### Task details
If an entry holds a picture, drop the picture and restate the rest word for word.

################

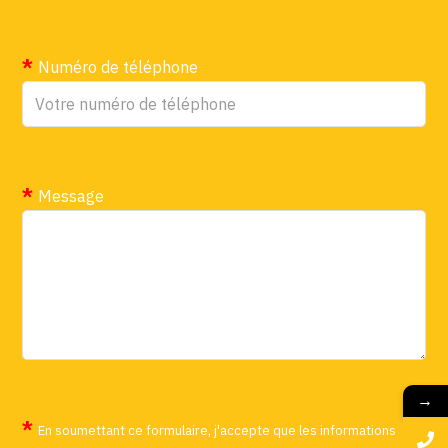
Numéro de téléphone
Message
→
En soumettant ce formulaire, j'accepte que les informations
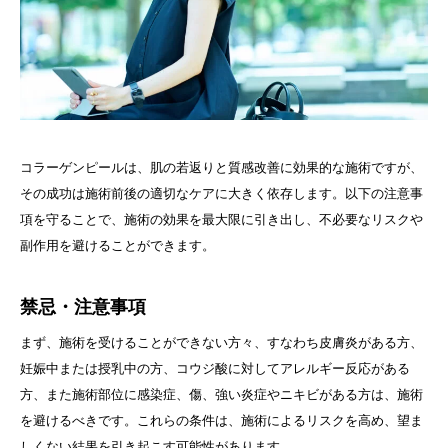
コラーゲンピールは、肌の若返りと質感改善に効果的な施術ですが、
その成功は施術前後の適切なケアに大きく依存します。以下の注意事
項を守ることで、施術の効果を最大限に引き出し、不必要なリスクや
副作用を避けることができます。
禁忌・注意事項
まず、施術を受けることができない方々、すなわち皮膚炎がある方、
妊娠中または授乳中の方、コウジ酸に対してアレルギー反応がある
方、また施術部位に感染症、傷、強い炎症やニキビがある方は、施術
を避けるべきです。これらの条件は、施術によるリスクを高め、望ま
しくない結果を引き起こす可能性があります。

################

### Task output
Numéro de téléphone
Message
→
En soumettant ce formulaire, j'accepte que les informations
コラーゲンピールは、肌の若返りと質感改善に効果的な施術ですが、
その成功は施術前後の適切なケアに大きく依存します。以下の注意事
項を守ることで、施術の効果を最大限に引き出し、不必要なリスクや
副作用を避けることができます。
禁忌・注意事項
まず、施術を受けることができない方々、すなわち皮膚炎がある方、
妊娠中または授乳中の方、コウジ酸に対してアレルギー反応がある
方、また施術部位に感染症、傷、強い炎症やニキビがある方は、施術
を避けるべきです。これらの条件は、施術によるリスクを高め、望ま
しくない結果を引き起こす可能性があります。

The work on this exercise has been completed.